On the basis of the evidence before it, the court concluded that the project manager had failed in its role as “co-ordinator and guardian of the client’s interests”. It had failed to appreciate that finalising the contractual arrangements was of central importance and had approached the matter as though execution of the contract was aspirational, rather than fundamental.

What is the moral of this story?

In my view, the moral of this story is not that letters of intent should always be avoided because they are a Bad Thing, but that – to coin the phrase of HHJ Coulson (as he then was) in Cunningham and others v Collett and Farmer – they should not be used “unthinkingly”. That case provides some guidance as to what “unthinkingly” may mean in this context.
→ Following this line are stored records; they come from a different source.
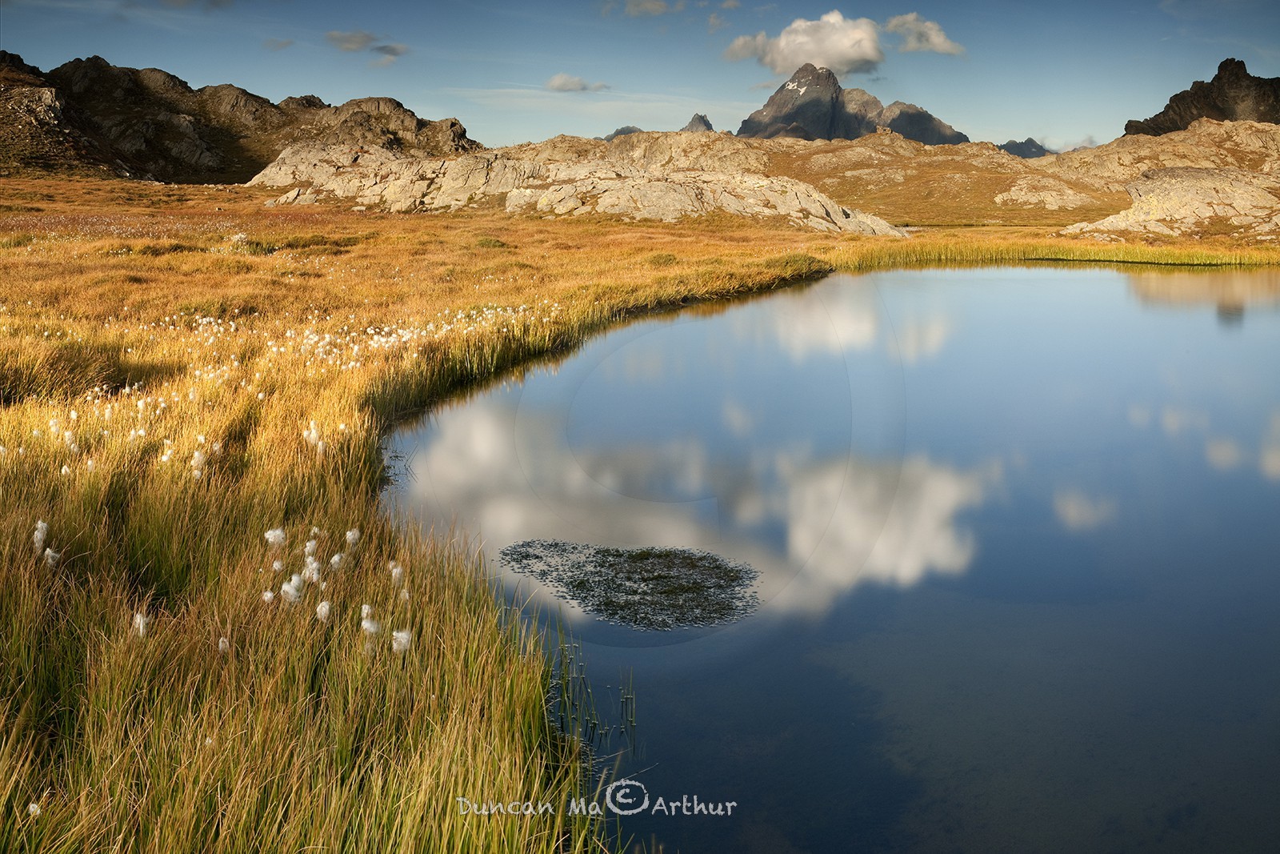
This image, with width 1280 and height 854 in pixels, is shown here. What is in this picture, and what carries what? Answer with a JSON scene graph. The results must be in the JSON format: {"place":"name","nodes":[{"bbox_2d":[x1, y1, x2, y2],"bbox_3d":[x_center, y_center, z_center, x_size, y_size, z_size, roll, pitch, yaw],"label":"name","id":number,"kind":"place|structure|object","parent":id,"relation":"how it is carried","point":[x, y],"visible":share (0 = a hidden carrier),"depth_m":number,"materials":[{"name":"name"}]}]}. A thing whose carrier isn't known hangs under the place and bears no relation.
{"place":"outdoors","nodes":[
{"label":"outdoors","id":0,"kind":"place"},
{"bbox_2d":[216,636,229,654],"label":"cotton grass","id":1,"kind":"structure","parent":0,"point":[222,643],"visible":0.74,"materials":[{"name":"white plant"}]},
{"bbox_2d":[0,52,477,181],"label":"rocky hill","id":2,"kind":"structure","parent":0,"point":[166,175],"materials":[{"name":"brown stone"}]},
{"bbox_2d":[263,36,295,50],"label":"cloud","id":3,"kind":"structure","parent":0,"point":[286,43],"materials":[{"name":"grey"}]},
{"bbox_2d":[324,29,407,59],"label":"cloud","id":4,"kind":"structure","parent":0,"point":[351,41],"materials":[{"name":"grey"}]},
{"bbox_2d":[372,42,407,57],"label":"cloud","id":5,"kind":"structure","parent":0,"point":[392,50],"materials":[{"name":"grey"}]},
{"bbox_2d":[544,73,609,92],"label":"cloud","id":6,"kind":"structure","parent":0,"point":[559,81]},
{"bbox_2d":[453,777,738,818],"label":"watermark","id":7,"kind":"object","parent":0,"point":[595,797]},
{"bbox_2d":[604,124,643,139],"label":"mountain","id":8,"kind":"structure","parent":0,"point":[617,133],"materials":[{"name":"grey stone"}]},
{"bbox_2d":[0,168,1251,853],"label":"grassland","id":9,"kind":"structure","parent":0,"point":[161,187],"materials":[{"name":"gold plant"}]},
{"bbox_2d":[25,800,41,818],"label":"cotton grass","id":10,"kind":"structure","parent":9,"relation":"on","point":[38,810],"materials":[{"name":"white plant"}]},
{"bbox_2d":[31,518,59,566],"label":"clump","id":11,"kind":"object","parent":9,"relation":"on","point":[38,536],"visible":0.77,"depth_m":6.66,"materials":[{"name":"white plant"}]},
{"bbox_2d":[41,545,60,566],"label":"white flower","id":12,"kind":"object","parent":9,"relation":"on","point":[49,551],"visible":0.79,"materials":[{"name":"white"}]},
{"bbox_2d":[132,612,147,637],"bbox_3d":[-1.794,0.699,5.852,0.081,0.101,0.095,-8,14,-36],"label":"clump","id":13,"kind":"object","parent":9,"relation":"on","point":[141,623],"visible":0.66,"depth_m":5.83,"materials":[{"name":"white plant"}]},
{"bbox_2d":[264,526,286,546],"bbox_3d":[-1.561,0.459,6.986,0.098,0.098,0.096,10,15,40],"label":"clump","id":14,"kind":"object","parent":9,"relation":"on","point":[269,536],"visible":0.88,"depth_m":6.95,"materials":[{"name":"white plant"}]},
{"bbox_2d":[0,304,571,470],"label":"patch","id":15,"kind":"object","parent":9,"relation":"on","point":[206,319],"visible":0.69,"depth_m":12.93,"materials":[{"name":"white"}]},
{"bbox_2d":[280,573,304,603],"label":"clump","id":16,"kind":"object","parent":9,"relation":"on","point":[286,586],"visible":0.83,"depth_m":6.20,"materials":[{"name":"white plant"}]},
{"bbox_2d":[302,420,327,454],"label":"clump","id":17,"kind":"object","parent":9,"relation":"on","point":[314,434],"visible":0.72,"depth_m":9.29,"materials":[{"name":"white plant"}]},
{"bbox_2d":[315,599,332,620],"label":"clump","id":18,"kind":"object","parent":9,"relation":"on","point":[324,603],"visible":0.87,"depth_m":6.13,"materials":[{"name":"white plant"}]},
{"bbox_2d":[256,523,413,655],"bbox_3d":[-1.211,0.605,6.332,0.659,0.324,0.843,0,11,0],"label":"clump","id":19,"kind":"object","parent":9,"relation":"on","point":[349,534],"visible":0.73,"depth_m":6.26,"materials":[{"name":"white plant"}]},
{"bbox_2d":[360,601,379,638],"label":"clump","id":20,"kind":"object","parent":9,"relation":"on","point":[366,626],"visible":0.82,"depth_m":5.93,"materials":[{"name":"white plant"}]},
{"bbox_2d":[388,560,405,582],"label":"clump","id":21,"kind":"object","parent":9,"relation":"on","point":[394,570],"visible":0.75,"depth_m":6.89,"materials":[{"name":"white plant"}]},
{"bbox_2d":[391,628,411,652],"bbox_3d":[-0.853,0.752,5.802,0.087,0.095,0.091,-11,15,-43],"label":"clump","id":22,"kind":"object","parent":9,"relation":"on","point":[399,635],"visible":0.77,"depth_m":5.78,"materials":[{"name":"white plant"}]},
{"bbox_2d":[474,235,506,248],"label":"shrub","id":23,"kind":"object","parent":9,"relation":"on","point":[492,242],"visible":0.81,"depth_m":34.36,"materials":[{"name":"green plant"}]},
{"bbox_2d":[245,138,913,234],"label":"rock outcrop","id":24,"kind":"object","parent":9,"relation":"on","point":[685,198],"visible":0.8,"materials":[{"name":"stone"}]},
{"bbox_2d":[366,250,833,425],"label":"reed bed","id":25,"kind":"object","parent":9,"relation":"on","point":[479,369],"visible":0.34,"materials":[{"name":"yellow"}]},
{"bbox_2d":[828,236,1279,268],"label":"reed bed","id":26,"kind":"object","parent":9,"relation":"on","point":[1040,250],"visible":0.56,"depth_m":39.99,"materials":[{"name":"green plant"}]},
{"bbox_2d":[1064,165,1279,240],"label":"rock outcrop","id":27,"kind":"object","parent":9,"relation":"on","point":[1208,210],"visible":0.89,"materials":[{"name":"stone"}]},
{"bbox_2d":[0,0,1279,151],"label":"sky","id":28,"kind":"structure","parent":0,"point":[286,81],"materials":[{"name":"blue"}]},
{"bbox_2d":[601,0,682,16],"label":"cloud","id":29,"kind":"structure","parent":0,"point":[660,8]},
{"bbox_2d":[680,112,715,132],"label":"mountain","id":30,"kind":"structure","parent":0,"point":[705,120],"materials":[{"name":"grey stone"}]},
{"bbox_2d":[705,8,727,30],"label":"cloud","id":31,"kind":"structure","parent":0,"point":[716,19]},
{"bbox_2d":[724,13,883,77],"label":"cloud","id":32,"kind":"structure","parent":0,"point":[865,55],"materials":[{"name":"white"}]},
{"bbox_2d":[376,262,1279,853],"label":"lake","id":33,"kind":"structure","parent":0,"point":[1046,277],"materials":[{"name":"liquid"}]},
{"bbox_2d":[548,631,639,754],"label":"water plant","id":34,"kind":"object","parent":33,"relation":"in","point":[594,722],"visible":0.52,"depth_m":6.63,"materials":[{"name":"green plant"}]},
{"bbox_2d":[496,538,763,629],"bbox_3d":[-0.066,0.803,9.059,1.722,0.042,1.635,0,11,0],"label":"patch","id":35,"kind":"object","parent":33,"relation":"in","point":[619,556],"visible":0.95,"depth_m":8.85,"materials":[{"name":"green plant"}]},
{"bbox_2d":[742,66,969,143],"label":"mountain","id":36,"kind":"structure","parent":0,"point":[798,86],"materials":[{"name":"grey stone"}]},
{"bbox_2d":[536,120,1278,232],"label":"rocky hill","id":37,"kind":"structure","parent":0,"point":[1123,178],"materials":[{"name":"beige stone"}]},
{"bbox_2d":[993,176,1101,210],"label":"rock","id":38,"kind":"object","parent":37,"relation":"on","point":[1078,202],"visible":0.92,"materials":[{"name":"beige stone"}]},
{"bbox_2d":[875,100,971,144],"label":"mountain","id":39,"kind":"structure","parent":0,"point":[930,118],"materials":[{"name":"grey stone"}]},
{"bbox_2d":[883,12,965,55],"label":"cloud","id":40,"kind":"structure","parent":0,"point":[935,41],"materials":[{"name":"white"}]},
{"bbox_2d":[997,137,1053,158],"label":"mountain","id":41,"kind":"structure","parent":0,"point":[1015,153],"materials":[{"name":"grey stone"}]},
{"bbox_2d":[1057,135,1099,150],"label":"cloud","id":42,"kind":"structure","parent":0,"point":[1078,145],"materials":[{"name":"white"}]},
{"bbox_2d":[1123,58,1279,134],"label":"mountain","id":43,"kind":"structure","parent":0,"point":[1126,128],"materials":[{"name":"brown stone"}]}
]}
Anyone advising on a letter of intent must understand the nature of the ”letter” in question, the rationale for using that type of letter, its effect and limitations (including risk allocation) and advise the client accordingly. The adviser must make every effort to ensure that a full and formal contract is finalised and executed without delay (if appropriate for that project) but must advise the client of the risk that this may not happen – despite everyone’s best efforts – and of the consequences in that event.

However, this is no different from the role of any professional advising in relation to a specific document on any transaction. Letters of intent are not unique in this sense. It is the unthinking use of letters of intent that have given them their bad name, not the nature of the beast itself.